- BACAAN UNTUK DITINJAU -
(Catatan Pendakian Gunung Merbabu)
Edelweis
adalah bunga yang pasti sudah tak asing lagi bagi para penggiat alam bebas
mendaki gunung. Pasalnya, bunga abadi ini saat ini hanya mampu tumbuh dan besar
di ketinggian gunung dan memerlukan sinar matahari penuh. Bunga cantik ini
memang akrab dengan para pendaki dan mengilhami banyak orang melalui keindahan
dan keabadian yang ditampilkannya. Bunga Edelweiss yang menyukai sinar matahari
penuh ini dalam ukuran dewasa dapat mencapai 8 meter tingginya, tapi pada
umumnya hanya mencapai tinggi kurang dari satu meter. Bunga edelweiss umumnya
terlihat antara bulan April sampai Agustus, dimana pada sekitar akhir Juli
sampai Agustus merupakan fase mekar terbaiknya.
Tidak aneh lagi jika bapak memang
sangat menyukai bunga dengan warna elegan itu. Sejak kecil, bapak sering sekali
menceritakan tentang bunga yang satu ini. Sebagai simbol keabadian katanya.
Entah keabadian itu semacam apa. Apakah itu sejenis roti dengan selai kacang
yang lezat. Ataukah keabadian itu sejenis minuman dengan taburan cokelat dan
mocachino yang semakin menambah rasa dahaga di siang hari. Atau bahkan,
keabadian itu hanya maya yang menghiasi tidur malamku. Maklum sajalah, setiap
malam bapak tidak pernah absen untuk memberikan sedikit cerita padaku. Sebagai
pengantar tidur, katanya.
Untuk pertama kalinya aku beranikan
tubuhku menghantam kedinginan dan berbagai tanjakan terjang, atau bahkan
mengerikan di gunung. Pertama kalinya aku beranikan diri untuk memangsa
kelelahan dan kerontaan tubuhku di tempat itu. Merbabu. Aku pernah mendengar
nama itu. Salah satu gunung di Jawa Tengah dengan ketinggian 3.145 meter di
atas permukaan laut. Sempat aku berpikir untuk menyerah dengan beberapa tawaran
yang mampir kepadaku. Namun, dari beberapa pertimbangan akhirnya aku beranikan
diri merelakan tubuhku untuk menghantam lelah mendaki gunung yang terletak
diantara kota Boyolali, Salatiga, dan Kabupaten Semarang itu.
Langkah demi langkah jalanan setapak
aku lalui dengan semangat tinggi. Pukul 21.30 tiupan angin merbabu mulai
menyesakkan tubuhku. Dingin, Sudah pasti. Lelah, itu bukan hal baru. Kantuk,
tidak perlu ditanya lagi betapa mata ini sudah tidak bisa tertahankan. Tapi
masih tetap semangat dalam menggoyangkan keoptimisanku tentang sebuah harapan.
Yah, mengapa harapan? Rasa lelahku terputus dengan adaya harapan bapak
memintaku untuk membawakan sebuah bunga keabadian di puncak merbabu. Keinginan
bapak itulah yang membuatku optimis.

- PETUNJUK TUGAS -
Tuliskan lanjutan catatan pendakian Gunung Merbabu di atas, mulai tepat setelah kalimat terakhirnya. Data berikut tidak diperlukan.

- DATA YANG DITAMPILKAN -
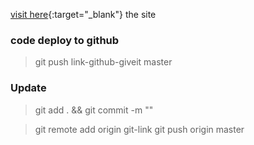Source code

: [visit here](https://rajan-savaliya.github.io/sass-3-project-couse/){:target="_blank"}   the site

### code deploy to github

> git push link-github-giveit master

### Update

> git add .    && git commit -m ""

> git remote add origin git-link
> git push origin master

- HASIL TUGAS -
Dalam seperempat perjalanan, tubuhku
sudah tidak bisa lagi menahan dinginnya malam di tengah pegunungan. Kulitku
semakin keras. Tubuhku kaku. Dan kakiku hampir tidak bisa aku gerakkan lagi.
Seandainya bisa, ingin rasanya aku memeluk api. Bahkan masuk di dalamnya.
Rasanya tak sedikitpun bayangan yang mampu aku ungkapkan. Aku hanya menemani
tubuhku dalam kedinginan. Namun, lagi-lagi bayangan seseorang membuatku semakin
optimis dapat menaklukkan merbabu sampai ke puncak. Bayangan seseoranglah yang
membuatku bertahan dalam kedinginan akut.
“ Ayow Mega.. pasti kamu bisa deh..
puncak merbabu itu nggak ada apa-apanya..” suara seseorang menyadarkan aku
segalanya. Betapa kecilnya kita dibandingkan dengan ciptaan-Nya yang lain.
Betapa lemahnya kita diantara para makhluk ciptaan-Nya di dunia ini. Betapa
banyak hal yang perlu kita renungkan dan kiita syukuri semua itu.
Aku hanya mendengar bisikan-bisikan
kecil itu diseberang telingaku. Sudah tidak ada lagi rasa gundah gulana ketika
sebuah bayangan menghampiriku. Sampai pada akhirnya, puncak merbabu berhasil
aku taklukan. Meski dengan wajah yang mulai memerah karena ciuman mentari
dipertigaan siang. Tepat pukul 13.00 puncak merbabu sudah tidak bisa berkutik
lagi dihadapanku. Dan saatnya aku katakan pada dunia, bahwa aku mampu menahan
sengatan matahari. Aku mampu memotong kedinginan malam di hamparan dedaunan.
Dan aku mampu mencuri keindahan alam di atas puncak. Subhanallah, betapa indah
ciptaan-Mu.
Hanya sebentar saja, aku ingat
kata-kata bapak sebelum perjalananku bersama 29 orang kawanku sampai di puncak
merbabu, “Jangan lupa bawakan bapak
bunga edelweis, mega...”. Yah, bunga edelweis pesanan bapak harus segera aku
dapatkan. Hamparan bunga keabadian itu sudah ada di depan mata. Dengan
terkumpulnya segala keberanian ini, aku beranikan diri memetik satu tangkai
bunga berwarna putih indah itu di lereng gunung. Susah memang. Bunga itu
dikelilingi jurang yang curam. Jika kita tidak berhati-hati, mungkin
keselamatan kita yang akan menjadi gantinya. Tapi tidak terpikirkan sampai
sejauh itu. Hanya saja, aku memikirkan bagaimana caranya agar satu tangkai
bunga itu ada di tanganku.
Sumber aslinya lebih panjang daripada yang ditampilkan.